In short: there is some really interesting stuff about race and genetics in ancient Egypt, particularly how its geography affected that. And it's almost certain that Egyptians were an ethnically mixed people. Ergo, ancient Egyptian royals would probably look more like a non-white, black, or Arab actor or actress than they would Sigourney Weaver or Joel Edgerton. Moses and Joshua, who are supposed to be Middle Eastern biblical Jews (Moses allegedly looks similar to Ramses), probably had different features than Christian Bale and Aaron Paul do.

Why race in Egypt matters a lot

It's really quite simple: ancient Egypt was an amazing civilization. It's a symbol of pride and wonder still today. And there's been a feeling that, when we think of Egypt, we don't often acknowledge its African history. There are extreme examples of this, like far right groups who use controversial blood test findings to assert that King Tut and Egyptian royalty were Nordic, Jo Marchant, a science journalist, wrote in a post on Medium.
This happens in more educated and high-brow debates among historians too. In the 1930s, ethnologist Charles Seligman strongly believed that Hamites, a Caucasian/Middle Eastern race, were really the ones who we should credit for African accomplishments. This was seen as trying to wash away Egypt's black and African roots.
"The African historian who evades the problem of Egypt is neither modest nor objective nor unruffled," Senegalese historian Cheikh Anta Diop is quoted as saying by the BBC.

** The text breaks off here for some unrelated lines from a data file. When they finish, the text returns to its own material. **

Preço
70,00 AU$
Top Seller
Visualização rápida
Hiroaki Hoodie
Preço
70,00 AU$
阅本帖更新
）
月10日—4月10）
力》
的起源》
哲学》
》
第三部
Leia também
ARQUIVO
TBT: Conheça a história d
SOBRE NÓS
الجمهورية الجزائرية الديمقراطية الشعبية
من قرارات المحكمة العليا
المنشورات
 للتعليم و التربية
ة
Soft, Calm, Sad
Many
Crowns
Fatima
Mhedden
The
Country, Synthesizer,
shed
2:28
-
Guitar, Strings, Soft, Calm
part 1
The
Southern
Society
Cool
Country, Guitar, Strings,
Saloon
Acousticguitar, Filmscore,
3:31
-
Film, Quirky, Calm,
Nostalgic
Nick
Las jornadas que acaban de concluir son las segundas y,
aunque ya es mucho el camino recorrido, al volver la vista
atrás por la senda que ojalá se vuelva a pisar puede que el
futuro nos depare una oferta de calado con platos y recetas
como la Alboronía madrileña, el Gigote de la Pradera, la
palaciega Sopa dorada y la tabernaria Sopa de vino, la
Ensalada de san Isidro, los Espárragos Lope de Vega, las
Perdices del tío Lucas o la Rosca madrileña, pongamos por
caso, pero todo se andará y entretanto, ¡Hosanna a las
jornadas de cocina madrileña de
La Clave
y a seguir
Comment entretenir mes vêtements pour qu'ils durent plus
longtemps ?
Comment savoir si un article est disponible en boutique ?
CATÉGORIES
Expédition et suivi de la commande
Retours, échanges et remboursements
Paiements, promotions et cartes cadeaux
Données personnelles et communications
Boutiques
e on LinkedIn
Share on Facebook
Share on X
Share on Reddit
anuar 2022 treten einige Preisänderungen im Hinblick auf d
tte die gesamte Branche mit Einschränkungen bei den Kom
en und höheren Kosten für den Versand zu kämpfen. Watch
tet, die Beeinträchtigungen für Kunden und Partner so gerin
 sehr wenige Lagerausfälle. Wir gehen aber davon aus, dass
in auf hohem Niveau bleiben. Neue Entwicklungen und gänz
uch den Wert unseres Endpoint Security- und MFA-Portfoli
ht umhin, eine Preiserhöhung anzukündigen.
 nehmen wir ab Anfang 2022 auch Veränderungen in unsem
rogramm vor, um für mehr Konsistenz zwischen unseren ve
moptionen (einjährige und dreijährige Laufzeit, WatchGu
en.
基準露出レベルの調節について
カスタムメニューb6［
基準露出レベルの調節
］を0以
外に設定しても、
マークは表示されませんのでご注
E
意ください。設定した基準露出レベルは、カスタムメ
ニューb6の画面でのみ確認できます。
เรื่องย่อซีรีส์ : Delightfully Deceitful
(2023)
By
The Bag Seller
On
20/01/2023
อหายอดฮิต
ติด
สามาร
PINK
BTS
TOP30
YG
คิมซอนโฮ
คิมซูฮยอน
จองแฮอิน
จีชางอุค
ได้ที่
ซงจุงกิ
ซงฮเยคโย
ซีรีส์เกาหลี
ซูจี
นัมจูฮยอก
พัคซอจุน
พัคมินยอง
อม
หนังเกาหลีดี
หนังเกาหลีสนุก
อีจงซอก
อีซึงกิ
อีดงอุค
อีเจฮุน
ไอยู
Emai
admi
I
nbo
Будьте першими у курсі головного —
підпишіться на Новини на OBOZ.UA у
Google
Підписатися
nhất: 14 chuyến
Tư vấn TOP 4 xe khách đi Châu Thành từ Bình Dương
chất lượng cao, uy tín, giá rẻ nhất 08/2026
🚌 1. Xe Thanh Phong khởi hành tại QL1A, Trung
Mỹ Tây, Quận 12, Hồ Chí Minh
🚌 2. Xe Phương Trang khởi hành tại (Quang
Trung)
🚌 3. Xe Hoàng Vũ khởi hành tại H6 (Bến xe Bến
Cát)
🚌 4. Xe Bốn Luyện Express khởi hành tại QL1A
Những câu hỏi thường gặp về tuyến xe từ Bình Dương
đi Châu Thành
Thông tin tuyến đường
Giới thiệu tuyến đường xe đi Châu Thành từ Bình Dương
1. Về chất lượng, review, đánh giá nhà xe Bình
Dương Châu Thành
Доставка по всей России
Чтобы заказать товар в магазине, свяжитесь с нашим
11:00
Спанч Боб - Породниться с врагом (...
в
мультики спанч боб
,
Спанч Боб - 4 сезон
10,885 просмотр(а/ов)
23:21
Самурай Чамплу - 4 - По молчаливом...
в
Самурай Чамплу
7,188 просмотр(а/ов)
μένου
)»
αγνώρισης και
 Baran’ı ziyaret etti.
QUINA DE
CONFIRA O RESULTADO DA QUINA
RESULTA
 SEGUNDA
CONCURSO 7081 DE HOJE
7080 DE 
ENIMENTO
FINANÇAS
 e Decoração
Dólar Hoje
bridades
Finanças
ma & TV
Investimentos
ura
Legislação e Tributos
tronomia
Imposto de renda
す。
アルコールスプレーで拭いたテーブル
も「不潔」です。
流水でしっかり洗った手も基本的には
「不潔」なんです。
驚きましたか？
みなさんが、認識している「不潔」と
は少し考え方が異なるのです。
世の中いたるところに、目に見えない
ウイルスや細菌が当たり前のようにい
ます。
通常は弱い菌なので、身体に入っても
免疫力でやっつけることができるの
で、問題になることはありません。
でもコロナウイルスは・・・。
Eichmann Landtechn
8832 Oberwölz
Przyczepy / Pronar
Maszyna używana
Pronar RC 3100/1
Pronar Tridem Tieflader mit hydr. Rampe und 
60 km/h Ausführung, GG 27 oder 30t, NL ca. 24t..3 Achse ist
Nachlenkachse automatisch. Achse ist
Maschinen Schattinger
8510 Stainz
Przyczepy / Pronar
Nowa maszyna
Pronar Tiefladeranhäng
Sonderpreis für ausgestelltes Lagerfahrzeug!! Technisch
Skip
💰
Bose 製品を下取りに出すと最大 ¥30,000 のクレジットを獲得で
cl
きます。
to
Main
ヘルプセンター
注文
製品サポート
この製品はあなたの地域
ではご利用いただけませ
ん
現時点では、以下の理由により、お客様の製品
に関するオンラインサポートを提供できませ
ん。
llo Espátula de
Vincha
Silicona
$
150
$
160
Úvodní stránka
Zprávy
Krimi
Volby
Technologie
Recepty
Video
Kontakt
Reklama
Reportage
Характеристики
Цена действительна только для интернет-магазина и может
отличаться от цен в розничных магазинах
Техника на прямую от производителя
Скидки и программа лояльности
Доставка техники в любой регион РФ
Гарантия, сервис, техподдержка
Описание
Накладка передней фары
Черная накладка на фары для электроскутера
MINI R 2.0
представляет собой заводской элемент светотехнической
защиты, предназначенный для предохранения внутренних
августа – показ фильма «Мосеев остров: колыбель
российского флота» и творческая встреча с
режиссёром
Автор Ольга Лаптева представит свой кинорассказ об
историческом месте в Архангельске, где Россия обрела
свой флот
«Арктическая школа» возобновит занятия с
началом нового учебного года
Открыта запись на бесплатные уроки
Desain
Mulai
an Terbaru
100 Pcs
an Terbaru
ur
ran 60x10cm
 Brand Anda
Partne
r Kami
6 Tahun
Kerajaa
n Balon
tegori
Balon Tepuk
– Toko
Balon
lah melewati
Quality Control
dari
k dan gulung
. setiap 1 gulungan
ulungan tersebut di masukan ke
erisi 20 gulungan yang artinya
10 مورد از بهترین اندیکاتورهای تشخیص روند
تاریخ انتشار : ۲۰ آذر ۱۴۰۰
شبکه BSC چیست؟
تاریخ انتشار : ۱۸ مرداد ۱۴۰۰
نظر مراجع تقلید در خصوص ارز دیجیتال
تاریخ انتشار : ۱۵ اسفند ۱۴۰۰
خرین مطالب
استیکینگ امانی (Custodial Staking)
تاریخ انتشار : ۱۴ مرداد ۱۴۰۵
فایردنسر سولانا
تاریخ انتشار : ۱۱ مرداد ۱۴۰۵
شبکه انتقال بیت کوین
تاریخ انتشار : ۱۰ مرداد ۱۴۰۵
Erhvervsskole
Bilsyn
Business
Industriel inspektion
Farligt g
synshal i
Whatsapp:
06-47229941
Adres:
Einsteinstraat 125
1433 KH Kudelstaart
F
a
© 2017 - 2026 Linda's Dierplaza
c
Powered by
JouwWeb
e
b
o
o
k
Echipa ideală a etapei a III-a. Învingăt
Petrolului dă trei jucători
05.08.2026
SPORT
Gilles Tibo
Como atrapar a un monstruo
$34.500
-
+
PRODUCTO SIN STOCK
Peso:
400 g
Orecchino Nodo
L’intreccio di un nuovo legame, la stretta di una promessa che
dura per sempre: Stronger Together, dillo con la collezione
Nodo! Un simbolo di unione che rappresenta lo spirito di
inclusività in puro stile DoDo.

What Hollywood is getting wrong

On one level the stakes of Egypt and representing its diversity are very high. But Scott's casting and movies like Gods of Egypt also highlight the struggle for non-white actors to land jobs. If Arab, black, or mixed-race actors aren't being used to tell a stories of mixed-race, black, or Arab people, then what kind of jobs are they landing?
"Exodus is reflective of the way Hollywood works," Ana-Christina Ramon, a researcher at UCLA's Ralph J. Bunche Center for African American Studies told me. Ramon and the team there study diversity (or, more specifically, the lack of) in movies and television. And Hollywood is currently in a system where actors and actresses of color don't get prime billing, save for a few exceptions (Will Smith, Halle Berry, and perhaps Lupita Nyong'o now).
"They [movie studios] want big profits. The way that the business is set up — they think only white, male leads will yield these big profits for them," she said. "A common excuse is that there's something of an applicant pool problem. There are actors out there — we've met them — that are struggling, and they just wanna have that chance."
Ramon doesn't buy the Hollywood excuse that there aren't enough non-white actors. She explains that they are there, but that casting directors are usually looking to place them as tertiary sidekicks or villains (e.g. Avatar: the Last Airbender).
Arab-American actors are usually only sought when a movie is trying to cast terrorists, she told me. This type of stereotypical casting, like the black servants in Scott's exodus, has implications that stretch beyond employment. The effect is actually similar to Diop's ideas — it sends the message that white people are responsible for achievements (like the ancient Egyptian civilization) made by non-white people.
"It's subtly reinforcing the racial hierarchy. White actors usually play the good guys," Ramon said. "And so it perpetuates the image that the whiter you are, the better you are as a person."